- Born: 19 July 1923 Aghagallon, County Antrim, Northern Ireland
- Died: 21 November 2004 (aged 81) Belfast, Northern Ireland
- Education: MD, Queen's University Belfast, 1950 PhD, biochemistry, 1953
- Known for: Established first dialysis unit in Northern Ireland
- Scientific career
- Fields: Nephrology, biochemistry
- Institutions: Belfast City Hospital

= Mollie McGeown =

Northern Irish nephrologist and biochemist

Mary Graham "Mollie" McGeown CBE (19 July 1923 – 21 November 2004) was a Northern Irish nephrologist and biochemist. She was a pioneer in dialysis and kidney transplantation, overseeing the first dialysis centre in Northern Ireland and designing the "Belfast recipe" for post-transplantation care.

==Early life and education==
Mollie McGeown was born in 1923 in Aghagallon, County Antrim, and was raised on her family's farm. She attended Lurgan College and enrolled at Queen's University Belfast in 1940 to study medicine, graduating with honours in 1946. She studied for an MD under the supervision of pathologist John Henry Biggart, completing her degree in 1950. Biggart refused to employ her in a permanent position because she was a married woman. She was denied a post at the Royal Belfast Hospital for Sick Children for the same reason, so instead she decided to complete a PhD in biochemistry with a thesis on phosphate esterases in milk. She was awarded a PhD in 1953, as well as a five-year Medical Research Council research fellowship at the Royal Victoria Hospital, Belfast.

==Career==
She developed an international reputation for her research work, which covered calcium metabolism, hyperparathyroidism, and kidney stone disease.

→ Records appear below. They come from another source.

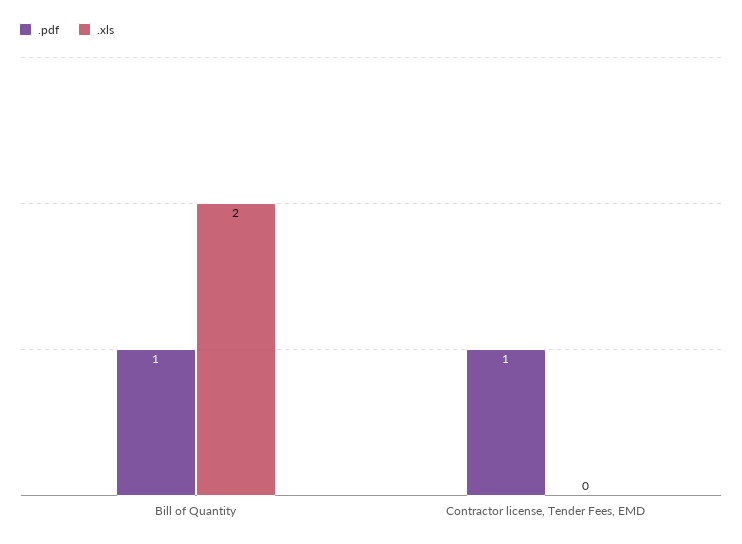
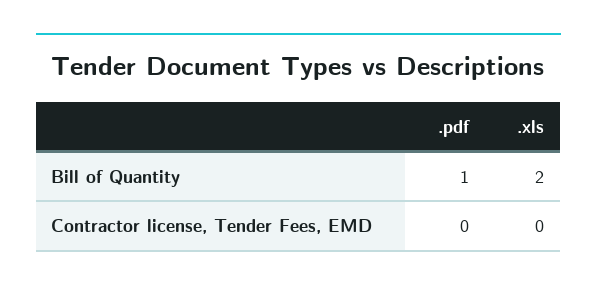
.pdf, Contractor license, Tender Fees, EMD: 1 -> 0

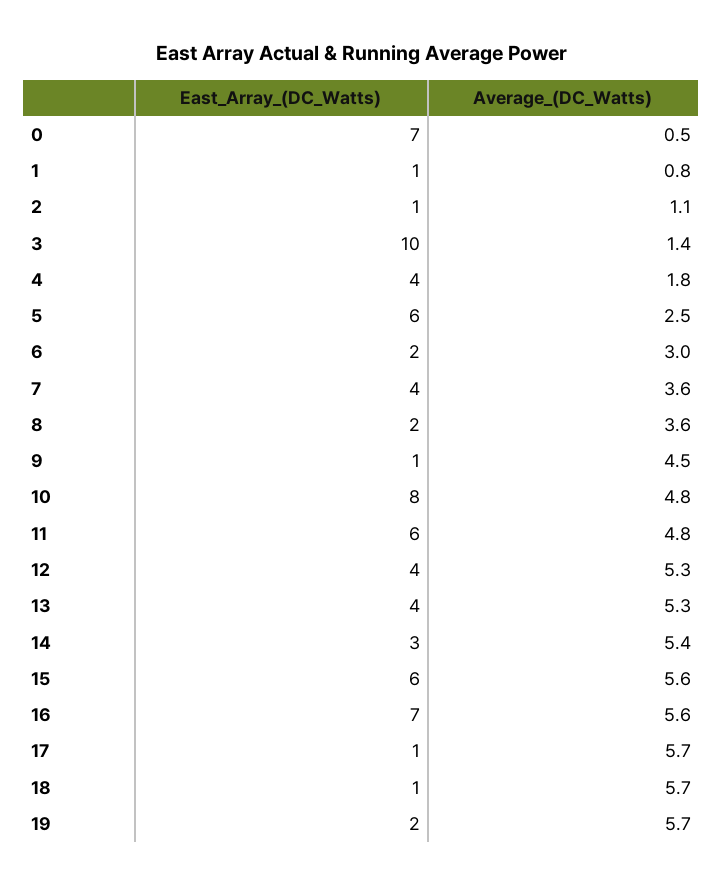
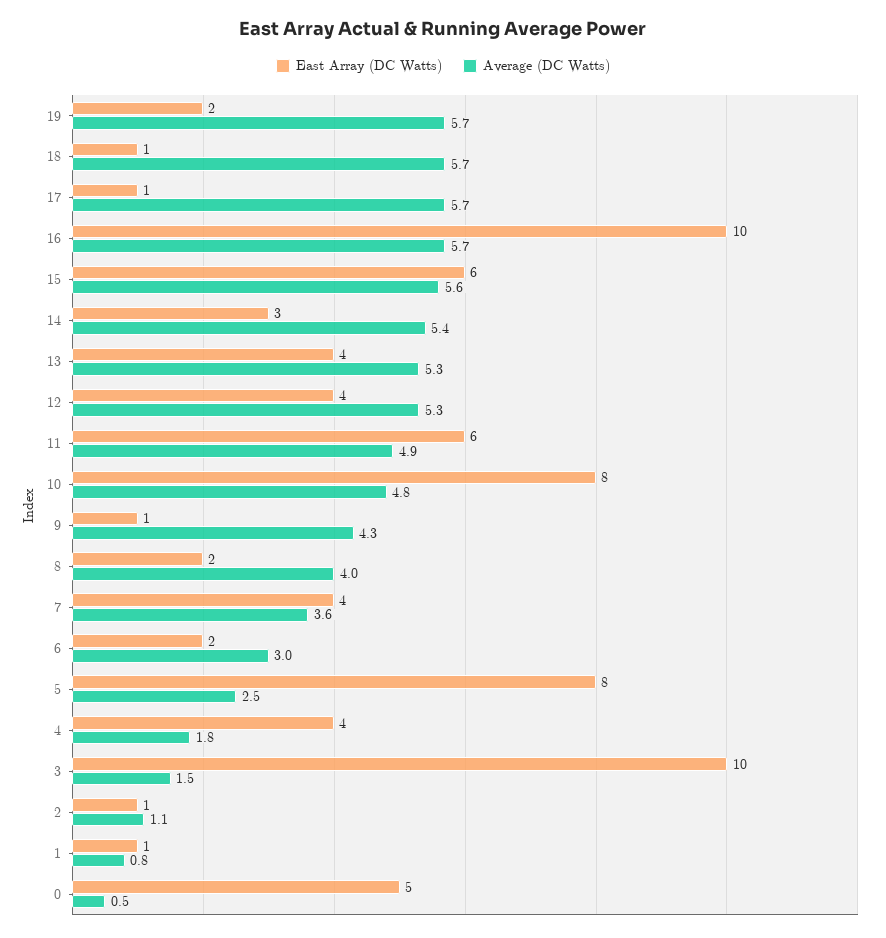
East_Array_(DC_Watts), 0: 7 -> 5
Average_(DC_Watts), 3: 1.4 -> 1.5
East_Array_(DC_Watts), 5: 6 -> 8
Average_(DC_Watts), 8: 3.6 -> 4
Average_(DC_Watts), 9: 4.5 -> 4.3
Average_(DC_Watts), 11: 4.8 -> 4.9
East_Array_(DC_Watts), 16: 7 -> 10
Average_(DC_Watts), 16: 5.6 -> 5.7

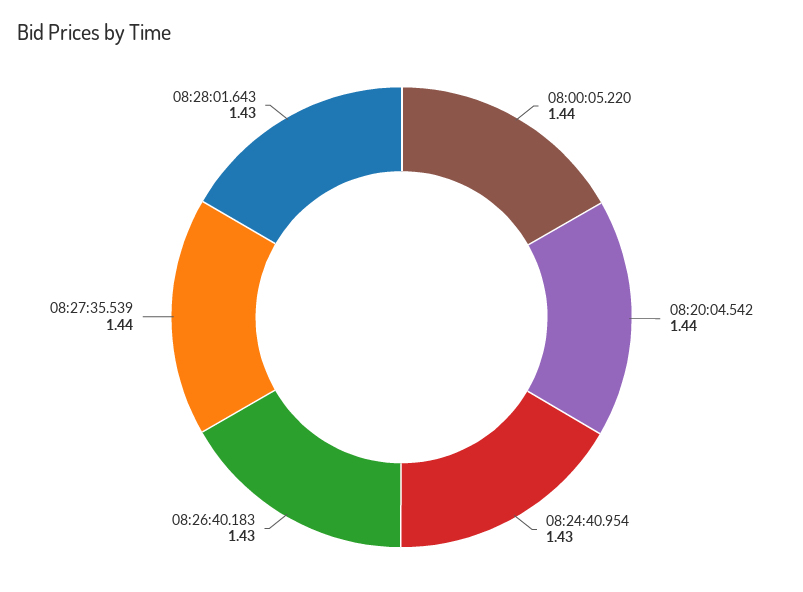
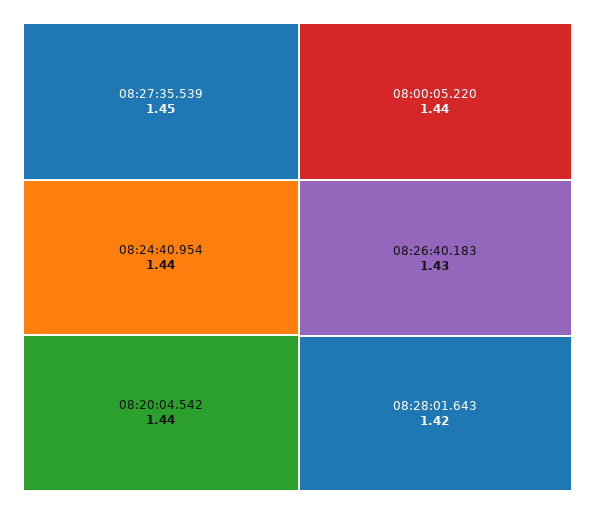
08:24:40.954: 1.43 -> 1.44
08:27:35.539: 1.44 -> 1.45
08:28:01.643: 1.43 -> 1.42

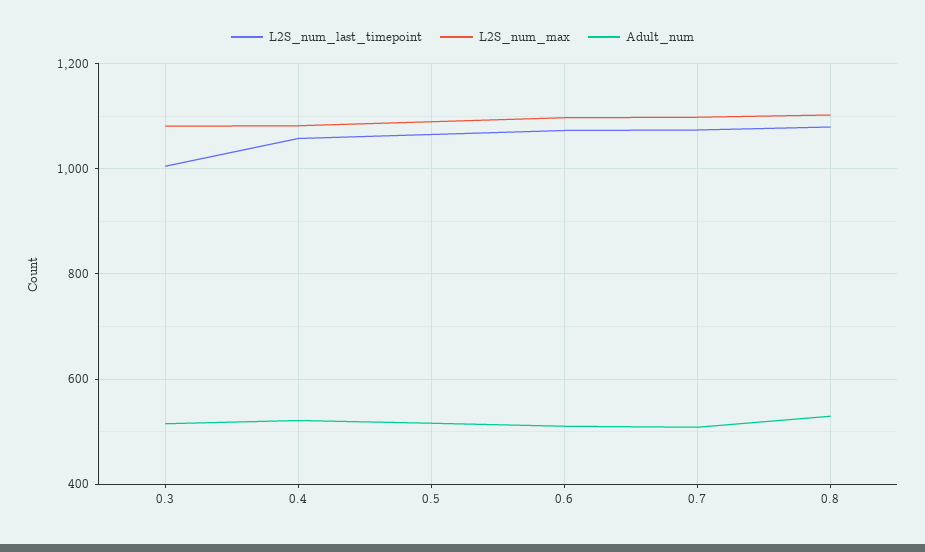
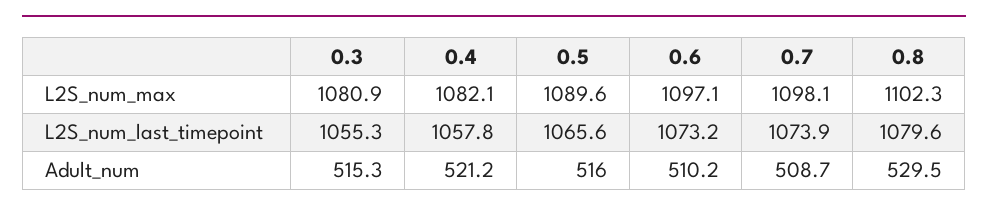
L2S_num_last_timepoint, 0.3: 1000 -> 1055.3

In 1959, McGeown was chosen to set up and run Northern Ireland's first dialysis unit at the Belfast City Hospital. She had no formal training with the new technology, so she and her colleagues taught themselves how to use the new dialysis machines. She and her team developed what became known as the "Belfast recipe", a management protocol for patients who had received kidney transplants to reduce the high level of mortality from infections. The protocol, which mandated the use of low-dose corticosteroid therapy and a return to dialysis if the transplant failed, produced an 80% cumulative graft five-year survival rate.

Throughout her career, she authored 350 journal articles, numerous book chapters, and guidelines for kidney transplantation. She served as president of the Renal Association and chairman of the UK Transplant Management Committee, and was elected Fellow of the Royal College of Physicians in 1978 and Fellow of the Royal College of Physicians of Ireland in 1982.

McGeown retired in 1988. She died on 21 November 2004 in Belfast, aged 81.

==Awards and honours==
She received numerous honours, most notably a CBE in the 1985 New Year's Honours. She also received two gold medals from the Royal College of Physicians of Ireland in 1987, a professorial fellowship from Queen's University in 1988, and honorary doctorates from the New University of Ulster in 1983 and Queen's University in 1991. In 1998, on the 50th anniversary of the National Health Service, she was named as one of the 50 women who had contributed most to the success of the NHS. The same year, she was also honoured with a Festschrift in Nephrology Dialysis Transplantation.